At https://www.livescience.com/space/black-holes/event-horizon-telescope-spies-gargantuan-energy-jets-erupting-from-nearby-supermassive-black-hole … The Event Horizon Telescope has witnessed a ‘gargantuan‘ burst of energy erupting from a supermassive black hole. What is really meant is that the eruption came from the centre of the galaxy, Perseus A, as it is only theoretical that a black hole exists in the centre of any galaxy. The idea of black holes was dreamed up prior to the discovery that electro-magnetism and plasma play a major role in the universe. However, the mainstream mantra has not budged. Some cosmologists even seem to ignore the role of electro-magnetism, and electrical activity in the cosmos, as that is not what they were taught. Hence, the researchers have no choice but to interpret it as an eruption from a black hole. You need to bear this in mind when you go to the link. Indeed, it probably would not have been published if it said otherwise. Peer Review can impose bias in a paper just as much as eradicating bias by the researchers.
Getting to the nitty gritty we may note it is generally considered that all galaxies, of a reasonable size, host a black hole at their centre – even the Milky Way. Hence, the researchers had no choice but to include that in their paper as black holes are the consensus theory. The peer reviewers would also have insisted on such an interpretation as an acceptable theory on how the electro magnetic plasma filled universe works is not currently accepted by mainstream, let alone any idea of questioning the existence of black holes. Cosmologists are basically working on an out of date paradigm but trying to impose electro magnetic data they are witnessing via telescopes and probes on to that paradigm. At some point the connection will snap – just like that. At the moment the old guard are holding out. It is reminiscent of the Clovis First paradigm in the peopling of the Americas. It took years for the dam to burst. However, the researchers themselves make note of the fact that magnetic fields surround the presumed black hole. In other words, magnetic fields exist at the heart of galaxies. In addition, they also note that the magnetic fields launch the erupting jets. On top of that these are described as jets of plasma = electrified gas. Plasma is what erupts from the sun during a coronal mass ejection. In reality, how different are the galactic size eruptions to the solar eruptions that are currently been explored by the Parker Solar Probe and an ongoing ESA mission?

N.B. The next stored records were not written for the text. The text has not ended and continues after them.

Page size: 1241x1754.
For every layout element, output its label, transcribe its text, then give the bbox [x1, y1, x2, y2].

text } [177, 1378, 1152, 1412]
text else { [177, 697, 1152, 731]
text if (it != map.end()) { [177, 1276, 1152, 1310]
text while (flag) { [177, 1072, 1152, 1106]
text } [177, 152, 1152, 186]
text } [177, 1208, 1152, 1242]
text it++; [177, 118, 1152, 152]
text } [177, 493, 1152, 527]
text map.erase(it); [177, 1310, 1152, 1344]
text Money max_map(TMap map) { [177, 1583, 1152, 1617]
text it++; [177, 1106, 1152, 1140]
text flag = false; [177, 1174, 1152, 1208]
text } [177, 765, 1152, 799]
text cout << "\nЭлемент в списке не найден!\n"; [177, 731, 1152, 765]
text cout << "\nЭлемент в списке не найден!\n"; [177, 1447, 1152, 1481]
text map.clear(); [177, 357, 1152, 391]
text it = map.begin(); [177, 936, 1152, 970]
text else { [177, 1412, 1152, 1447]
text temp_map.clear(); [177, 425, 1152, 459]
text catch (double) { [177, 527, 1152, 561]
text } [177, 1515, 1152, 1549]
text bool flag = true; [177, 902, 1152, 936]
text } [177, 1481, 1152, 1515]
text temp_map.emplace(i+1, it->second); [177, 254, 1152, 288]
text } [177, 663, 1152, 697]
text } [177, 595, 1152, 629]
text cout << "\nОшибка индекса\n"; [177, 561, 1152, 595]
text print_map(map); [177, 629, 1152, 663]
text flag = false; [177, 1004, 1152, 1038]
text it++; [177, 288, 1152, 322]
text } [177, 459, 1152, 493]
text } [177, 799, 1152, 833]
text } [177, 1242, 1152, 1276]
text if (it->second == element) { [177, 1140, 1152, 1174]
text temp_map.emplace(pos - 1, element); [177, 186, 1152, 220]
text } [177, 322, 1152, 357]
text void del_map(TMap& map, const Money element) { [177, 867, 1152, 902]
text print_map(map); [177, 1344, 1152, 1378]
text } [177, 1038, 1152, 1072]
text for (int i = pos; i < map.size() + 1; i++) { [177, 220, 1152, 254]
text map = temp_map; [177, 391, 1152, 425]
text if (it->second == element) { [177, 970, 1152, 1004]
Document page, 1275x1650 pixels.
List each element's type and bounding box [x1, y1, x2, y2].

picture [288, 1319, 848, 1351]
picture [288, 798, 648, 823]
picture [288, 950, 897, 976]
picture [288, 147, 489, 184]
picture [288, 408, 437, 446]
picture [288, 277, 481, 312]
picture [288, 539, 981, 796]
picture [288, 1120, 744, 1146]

Rather than going to the opposite extreme and embracing the Electric Universe theory it is nevertheless worth reading up on some of the ideas within that movement, primarily an American post Velikovsky offshoot. Hence, it comes with a lot of baggage which requires sifting out. One way to do this is to read Donald Scott’s book, ‘The Interconnected Cosmos‘ which is available to purchase from SIS, at this web site. The price is £24 plus postage [which differs depending on which part of the world you live]. Generally, this does not venture into solar system rearrangements, an idea that has put more people off than it has persuaded. There are of course a lot of born again Electric Universe supporters at sites such as https://www.thunderbolts.info .. but I’m not inviting anyone to dip their toes into that – even though Scott is embedded into the Thunderbolts scenario. Presumably it is an avenue in which he can publish his ideas, and spread them to other people. I’m not even suggesting Scott is necessarily correct in his cosmic scenario. I am suggesting reading his book as an alternative way of looking at black holes. Do they exist? Why did they become the mainstream consensus? Were 19th century solar scientists, mainly amateur, on the right track – but were they moving too fast for the mainstream of the time to absorb. There is nothing new in the world, they say, and electro magnetism is one of them. Stuart Clark’s book, ‘The Sun Kings: the unexpected tragedy of Richard Carrington and the Tale of how modern astro0nomy began‘ , Princeton University Press:2007, describes how close people such as Maunder and his continental contemporaries came to an electro magnetic universe. Early to mid 20th century cosmologists moved in a different direction – and we ended up with black holes. In the 19th century space was thought, by some, to contain ether. This could be explained in the modern world as plasma. And so on. It is a complex subject and no doubt variations on Scott’s hypothesis will appear as more data is beamed back from space. We live in exciting times when it comes to the world beyond planet earth.